Stored records:
------------------------------------------------------------

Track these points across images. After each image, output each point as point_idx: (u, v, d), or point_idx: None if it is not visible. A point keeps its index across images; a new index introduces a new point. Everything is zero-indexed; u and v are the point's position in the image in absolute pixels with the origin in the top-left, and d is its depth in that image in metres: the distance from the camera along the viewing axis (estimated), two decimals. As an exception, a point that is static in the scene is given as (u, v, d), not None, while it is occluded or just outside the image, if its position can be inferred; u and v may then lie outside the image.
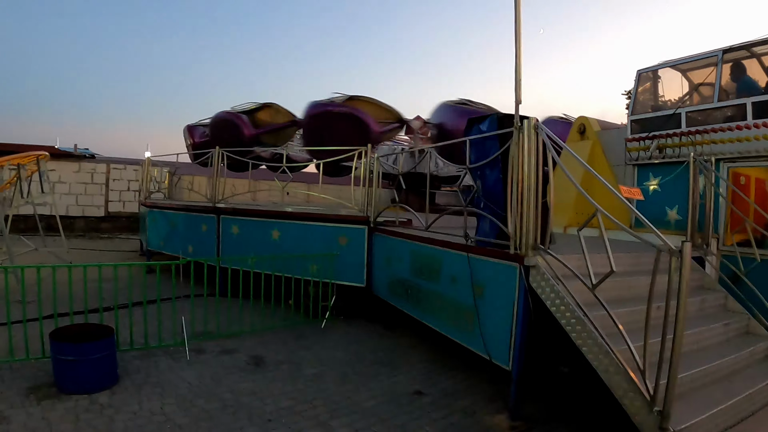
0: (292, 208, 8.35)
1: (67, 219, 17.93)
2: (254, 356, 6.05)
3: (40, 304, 5.76)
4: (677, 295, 3.37)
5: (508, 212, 4.85)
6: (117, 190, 19.64)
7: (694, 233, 6.08)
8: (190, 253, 9.60)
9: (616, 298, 4.85)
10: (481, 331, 5.15)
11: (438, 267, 5.95)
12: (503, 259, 4.91)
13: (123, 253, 14.29)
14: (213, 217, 9.01)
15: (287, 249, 8.04)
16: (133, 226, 18.85)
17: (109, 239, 17.89)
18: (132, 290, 6.42)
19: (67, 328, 5.21)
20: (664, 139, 6.92)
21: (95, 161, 19.90)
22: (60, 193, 18.15)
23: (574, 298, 4.25)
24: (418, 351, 6.53)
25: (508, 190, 4.85)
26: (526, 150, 4.63)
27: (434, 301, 5.99)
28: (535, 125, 4.62)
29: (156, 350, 6.02)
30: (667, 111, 7.05)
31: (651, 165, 7.12)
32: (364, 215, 7.62)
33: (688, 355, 4.22)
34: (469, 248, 5.39)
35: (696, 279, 5.77)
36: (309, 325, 7.36)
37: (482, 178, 5.41)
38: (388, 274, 7.17)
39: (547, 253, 4.55)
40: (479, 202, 5.47)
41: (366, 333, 7.22)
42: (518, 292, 4.74)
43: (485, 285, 5.16)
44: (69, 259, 10.88)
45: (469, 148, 5.54)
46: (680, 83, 7.58)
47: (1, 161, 8.89)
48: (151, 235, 11.37)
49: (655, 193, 7.13)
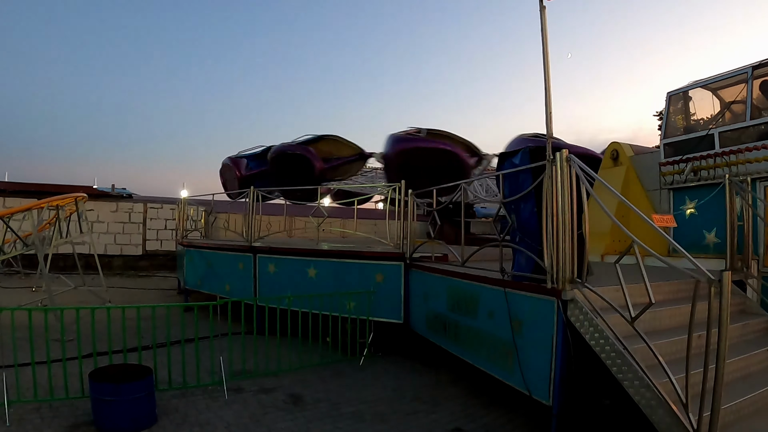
0: (328, 245, 8.43)
1: (105, 258, 18.40)
2: (292, 395, 6.07)
3: (79, 342, 5.87)
4: (718, 324, 3.31)
5: (544, 246, 4.82)
6: (154, 228, 20.16)
7: (734, 256, 5.95)
8: (228, 292, 9.74)
9: (656, 327, 4.78)
10: (520, 367, 5.10)
11: (475, 302, 5.93)
12: (540, 293, 4.88)
13: (161, 292, 14.54)
14: (249, 256, 9.13)
15: (324, 286, 8.09)
16: (170, 264, 19.19)
17: (147, 277, 18.23)
18: (170, 329, 6.54)
19: (106, 368, 5.33)
20: (698, 161, 6.81)
21: (132, 201, 20.54)
22: (98, 233, 18.76)
23: (613, 331, 4.20)
24: (457, 387, 6.46)
25: (543, 223, 4.84)
26: (560, 183, 4.63)
27: (472, 336, 5.95)
28: (567, 158, 4.62)
29: (194, 389, 6.09)
30: (700, 132, 6.95)
31: (686, 188, 7.01)
32: (400, 251, 7.65)
33: (730, 384, 4.16)
34: (506, 283, 5.37)
35: (737, 303, 5.63)
36: (347, 363, 7.35)
37: (517, 212, 5.40)
38: (425, 309, 7.16)
39: (584, 287, 4.50)
40: (515, 236, 5.45)
41: (404, 370, 7.17)
42: (556, 326, 4.70)
43: (523, 320, 5.11)
44: (107, 298, 11.22)
45: (503, 182, 5.54)
46: (711, 103, 7.48)
47: (41, 203, 9.21)
48: (189, 274, 11.55)
49: (692, 216, 7.00)
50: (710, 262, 6.52)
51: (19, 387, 5.41)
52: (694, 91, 7.45)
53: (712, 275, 3.42)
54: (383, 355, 7.74)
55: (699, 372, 3.43)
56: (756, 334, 5.30)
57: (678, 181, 7.02)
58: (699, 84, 7.35)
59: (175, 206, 18.43)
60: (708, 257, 6.64)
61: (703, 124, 7.25)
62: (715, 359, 3.30)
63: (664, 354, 4.36)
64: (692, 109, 7.69)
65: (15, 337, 5.49)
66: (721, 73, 7.15)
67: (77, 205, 10.43)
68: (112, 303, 11.10)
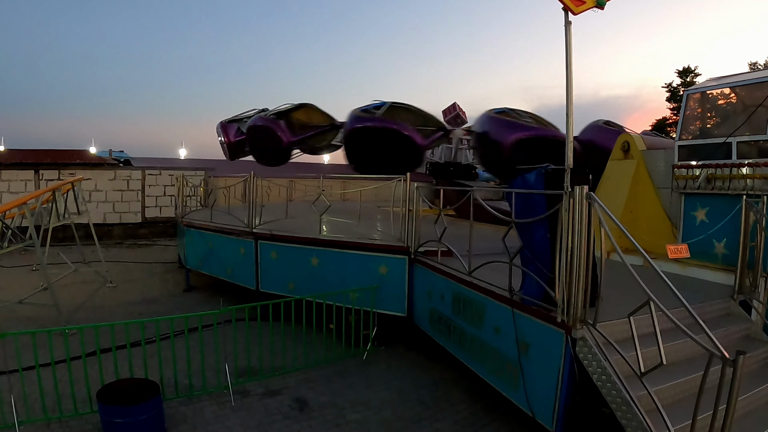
0: (328, 234, 8.32)
1: (104, 227, 18.53)
2: (298, 399, 6.16)
3: (82, 342, 5.78)
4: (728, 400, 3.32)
5: (556, 277, 4.76)
6: (153, 195, 19.93)
7: (744, 275, 5.90)
8: (229, 275, 9.77)
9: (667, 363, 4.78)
10: (525, 387, 5.15)
11: (481, 313, 5.91)
12: (550, 322, 4.85)
13: (162, 266, 14.42)
14: (251, 242, 9.07)
15: (327, 275, 8.08)
16: (170, 231, 19.04)
17: (147, 246, 18.18)
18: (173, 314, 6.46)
19: (113, 384, 5.35)
20: (714, 170, 6.65)
21: (131, 168, 20.33)
22: (97, 201, 18.60)
23: (620, 379, 4.21)
24: (461, 388, 6.57)
25: (557, 254, 4.74)
26: (577, 220, 4.50)
27: (477, 346, 5.97)
28: (587, 195, 4.47)
29: (200, 395, 6.14)
30: (717, 139, 6.74)
31: (699, 194, 6.87)
32: (405, 245, 7.56)
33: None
34: (514, 303, 5.33)
35: (741, 330, 5.67)
36: (351, 358, 7.42)
37: (528, 234, 5.27)
38: (429, 307, 7.16)
39: (595, 329, 4.47)
40: (525, 255, 5.35)
41: (408, 366, 7.27)
42: (564, 358, 4.70)
43: (530, 343, 5.12)
44: (108, 278, 11.39)
45: (514, 199, 5.39)
46: (732, 106, 7.23)
47: (36, 194, 9.06)
48: (189, 254, 11.47)
49: (702, 223, 6.90)
50: (718, 274, 6.51)
51: (26, 397, 5.43)
52: (714, 92, 7.18)
53: (726, 353, 3.35)
54: (387, 348, 7.83)
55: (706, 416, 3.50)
56: (758, 365, 5.30)
57: (691, 186, 6.87)
58: (720, 85, 7.07)
59: (174, 172, 18.26)
60: (716, 267, 6.61)
61: (722, 129, 7.02)
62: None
63: (672, 394, 4.44)
64: (711, 111, 7.45)
65: (18, 346, 5.48)
66: (745, 75, 6.87)
67: (74, 187, 10.35)
68: (113, 283, 11.19)
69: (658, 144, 8.59)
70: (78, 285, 11.20)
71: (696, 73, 41.31)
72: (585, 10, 4.88)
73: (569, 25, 4.82)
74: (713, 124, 7.45)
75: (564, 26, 4.83)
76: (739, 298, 5.90)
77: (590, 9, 4.93)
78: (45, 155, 19.27)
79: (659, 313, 3.84)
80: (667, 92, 42.22)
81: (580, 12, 4.83)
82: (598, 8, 4.99)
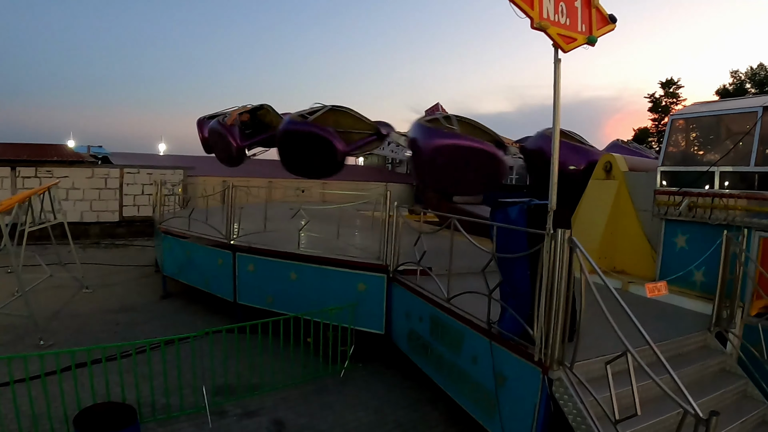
0: (309, 251, 8.24)
1: (81, 225, 18.20)
2: (275, 420, 6.14)
3: (58, 360, 5.72)
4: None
5: (534, 316, 4.75)
6: (131, 194, 19.61)
7: (722, 308, 5.96)
8: (206, 285, 9.72)
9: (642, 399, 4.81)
10: (501, 419, 5.17)
11: (459, 341, 5.92)
12: (527, 359, 4.86)
13: (139, 270, 14.21)
14: (229, 254, 9.00)
15: (305, 290, 8.06)
16: (148, 230, 18.75)
17: (124, 247, 17.96)
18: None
19: (90, 408, 5.23)
20: (695, 198, 6.67)
21: (109, 166, 20.04)
22: (74, 200, 18.29)
23: (595, 422, 4.24)
24: (438, 409, 6.59)
25: (536, 293, 4.74)
26: (557, 264, 4.48)
27: (455, 372, 5.98)
28: (570, 239, 4.44)
29: (178, 416, 6.08)
30: (700, 168, 6.76)
31: (680, 221, 6.90)
32: (383, 263, 7.53)
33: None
34: (493, 336, 5.33)
35: (717, 363, 5.72)
36: (329, 375, 7.39)
37: (508, 268, 5.25)
38: (407, 327, 7.16)
39: (571, 372, 4.49)
40: (504, 289, 5.33)
41: (385, 385, 7.27)
42: (541, 395, 4.73)
43: (508, 377, 5.14)
44: (84, 284, 11.30)
45: (496, 233, 5.34)
46: (716, 134, 7.25)
47: (11, 203, 8.89)
48: (167, 261, 11.33)
49: (682, 250, 6.94)
50: (697, 303, 6.58)
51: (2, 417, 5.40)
52: (699, 119, 7.18)
53: (700, 411, 3.40)
54: (364, 364, 7.81)
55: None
56: (732, 399, 5.38)
57: (672, 213, 6.90)
58: (705, 112, 7.07)
59: (152, 171, 17.96)
60: (694, 295, 6.68)
61: (705, 157, 7.04)
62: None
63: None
64: (695, 138, 7.46)
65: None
66: (731, 103, 6.88)
67: (50, 191, 10.19)
68: (89, 288, 11.03)
69: (640, 165, 8.59)
70: (54, 290, 11.05)
71: (678, 84, 41.91)
72: (575, 48, 4.85)
73: (558, 62, 4.76)
74: (697, 150, 7.47)
75: (553, 63, 4.77)
76: (716, 330, 5.97)
77: (581, 46, 4.90)
78: (22, 150, 18.97)
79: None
80: (650, 102, 42.78)
81: (570, 49, 4.79)
82: (589, 45, 4.95)
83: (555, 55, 4.75)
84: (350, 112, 11.96)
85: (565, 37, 4.71)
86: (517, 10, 4.44)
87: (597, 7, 5.01)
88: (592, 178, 8.57)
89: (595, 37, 4.93)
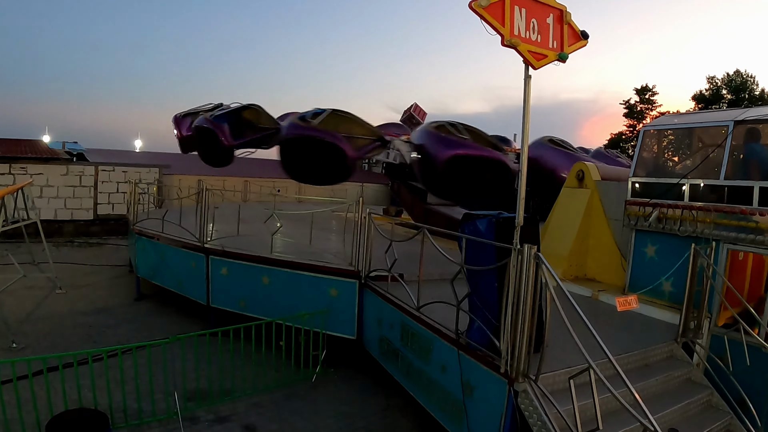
0: (281, 255, 8.24)
1: (55, 223, 17.99)
2: (247, 426, 6.16)
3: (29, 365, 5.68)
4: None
5: (501, 328, 4.80)
6: (106, 192, 19.33)
7: (689, 319, 6.06)
8: (180, 288, 9.67)
9: (606, 411, 4.89)
10: (469, 428, 5.22)
11: (428, 349, 5.96)
12: (494, 370, 4.92)
13: (112, 270, 14.04)
14: (202, 257, 8.96)
15: (278, 294, 8.07)
16: (122, 229, 18.41)
17: (98, 245, 17.69)
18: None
19: (62, 416, 5.23)
20: (665, 209, 6.78)
21: (84, 163, 19.72)
22: (48, 197, 18.03)
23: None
24: (408, 416, 6.65)
25: (503, 306, 4.79)
26: (524, 278, 4.53)
27: (424, 380, 6.03)
28: (536, 255, 4.49)
29: (150, 423, 6.05)
30: (670, 180, 6.86)
31: (650, 232, 7.00)
32: (355, 269, 7.54)
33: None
34: (461, 346, 5.38)
35: (683, 374, 5.82)
36: (300, 381, 7.40)
37: (476, 280, 5.30)
38: (378, 333, 7.19)
39: (536, 384, 4.55)
40: (472, 301, 5.38)
41: (356, 390, 7.30)
42: (506, 406, 4.78)
43: (475, 387, 5.19)
44: (58, 284, 11.21)
45: (465, 244, 5.38)
46: (687, 146, 7.36)
47: None
48: (140, 262, 11.21)
49: (651, 260, 7.06)
50: (664, 312, 6.68)
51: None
52: (671, 132, 7.28)
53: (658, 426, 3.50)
54: (336, 369, 7.83)
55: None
56: (697, 409, 5.47)
57: (642, 223, 7.00)
58: (677, 125, 7.19)
59: (127, 169, 17.71)
60: (663, 305, 6.79)
61: (676, 169, 7.15)
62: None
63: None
64: (666, 149, 7.56)
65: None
66: (702, 116, 6.98)
67: (23, 191, 10.06)
68: (62, 289, 10.91)
69: (612, 174, 8.68)
70: (26, 291, 10.93)
71: (654, 91, 42.56)
72: (546, 65, 4.89)
73: (529, 78, 4.79)
74: (667, 162, 7.58)
75: (524, 80, 4.81)
76: (682, 340, 6.07)
77: (551, 63, 4.94)
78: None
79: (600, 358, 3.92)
80: (625, 108, 43.41)
81: (540, 66, 4.82)
82: (560, 61, 4.99)
83: (525, 72, 4.78)
84: (352, 118, 11.92)
85: (535, 53, 4.74)
86: (488, 26, 4.46)
87: (569, 23, 5.04)
88: (564, 186, 8.66)
89: (566, 54, 4.97)
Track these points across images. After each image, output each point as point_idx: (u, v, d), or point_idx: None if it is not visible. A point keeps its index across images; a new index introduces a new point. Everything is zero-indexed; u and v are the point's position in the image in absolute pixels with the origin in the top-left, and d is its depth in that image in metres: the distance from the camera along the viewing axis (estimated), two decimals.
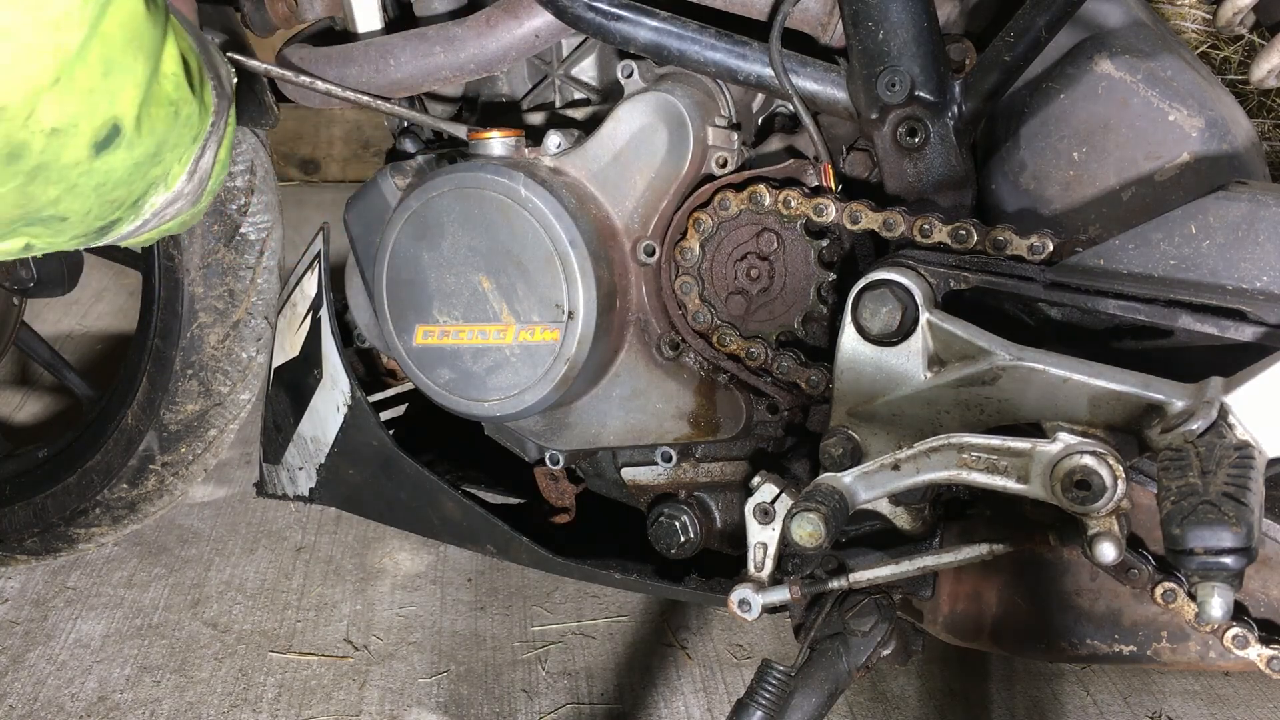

------------------------------------------------------------

*Task objective*.
Leave the pictures out and repeat exactly the lines from the beginning of the records to the line bearing "5: (508, 212, 4.85)", both ends counted.

*Written reply*.
Track these points across images. After each image, output each point as point_idx: (u, v, d), or point_idx: None if it is not visible. A point keeps its index across images; a new index introduces a new point. Everything is zero-indexed; u and v are the point's position in the image in absolute pixels with the origin in the top-left, and d is its depth in that image in metres: the distance from the camera along the viewing axis (estimated), two decimals. As an exception, a point that is static in the scene is given as (u, v, d), not None, while it is occluded or just outside the image, if its position can be inferred; u and v may then lie outside the image.
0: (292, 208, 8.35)
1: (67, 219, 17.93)
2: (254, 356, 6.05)
3: (40, 304, 5.76)
4: (677, 295, 3.37)
5: (508, 212, 4.85)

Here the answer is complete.